### Requisitos da tarefa
1. Edite a parte do trecho selecionado que começa em "Meu pai é amapaense, mas" e termina em "seria a resposta.", trocando "Ilha da Madeira" por "ilha de Porto Santo".
2. Quais gentílicos aparecem no trecho selecionado? Liste todos.
3. Segundo o trecho selecionado, quantos anos o avô de quem escreve passou na Ilha da Madeira?

Quando falamos da naturalidade de alguém, a primeira coisa a ser questionada é sobre onde nasceu, mas isso não necessariamente reflete a familiaridade ou sentimento de pertencimento a certo local. Na minha certidão consta Fortaleza, embora muitas vezes sinta-me um estrageiro.

Meu pai é amapaense, mas passou grande parte da vida no Ceará. Seu pai, casado com uma paraense, viveu a cada um terço de sua vida em locais totalmente distintos. Fruto de um improvável matrimônio de uma cearense de Baturité com um madeirense do Paúl do Mar (muitos sequer sabem onde é), ele passou os primeiros 20 anos na Ilha da Madeira, os outros 20 no então território federal do Amapá e os 20 finais em Fortaleza. Se eu tivesse a oportunidade de perguntar ao meu avô de onde ele seria, tenho dúvidas sobre qual seria a resposta.

### Dados fornecidos
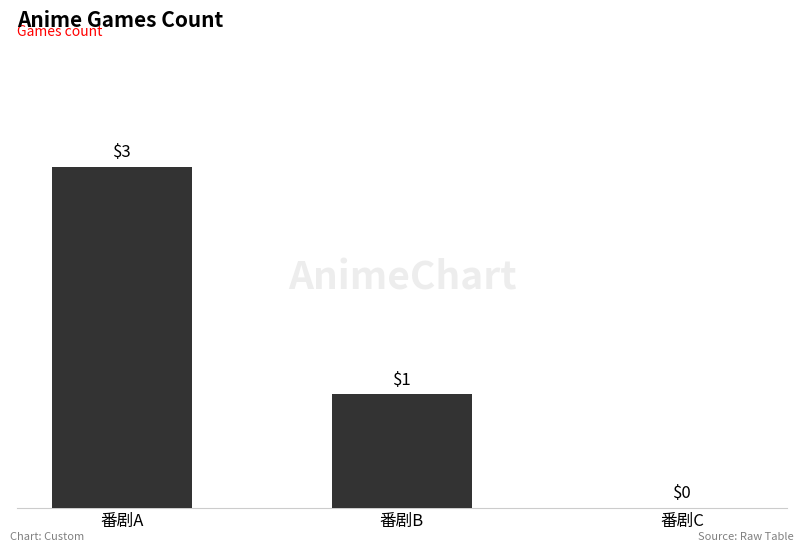

At which label does the data first exceed 1?

番剧A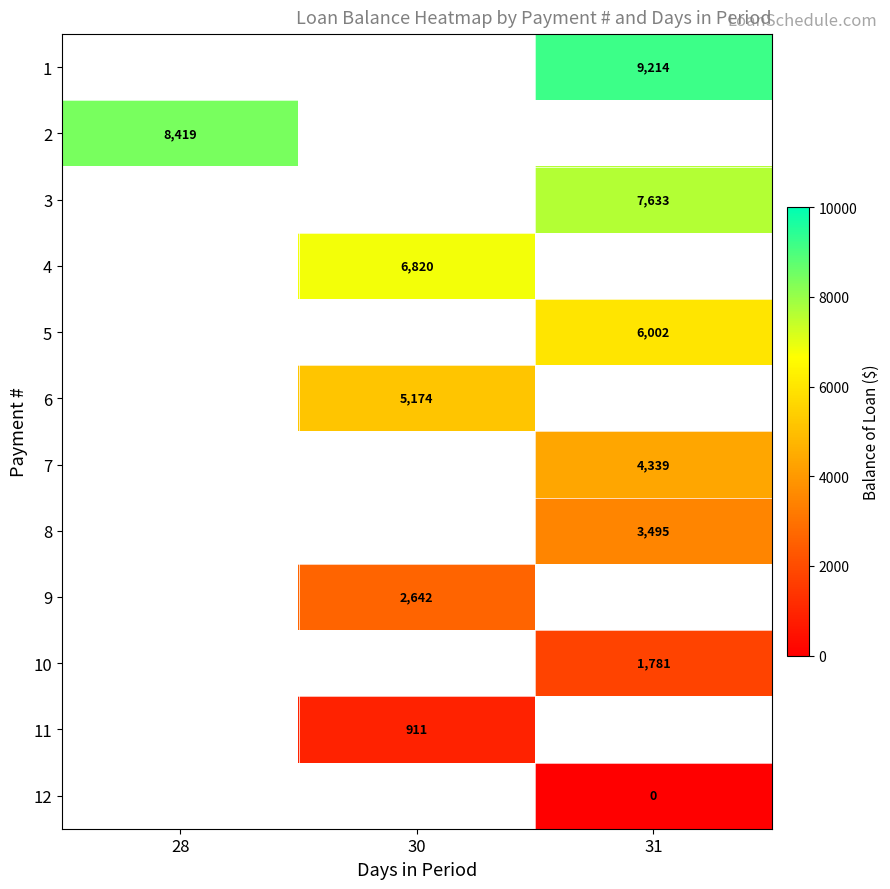

Count the number of categories in the chart.

3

### Respostas das tarefas
1.
Meu pai é amapaense, mas passou grande parte da vida no Ceará. Seu pai, casado com uma paraense, viveu a cada um terço de sua vida em locais totalmente distintos. Fruto de um improvável matrimônio de uma cearense de Baturité com um madeirense do Paúl do Mar (muitos sequer sabem onde é), ele passou os primeiros 20 anos na ilha de Porto Santo, os outros 20 no então território federal do Amapá e os 20 finais em Fortaleza. Se eu tivesse a oportunidade de perguntar ao meu avô de onde ele seria, tenho dúvidas sobre qual seria a resposta.

2. amapaense, paraense, cearense, madeirense

3. Os primeiros 20 anos.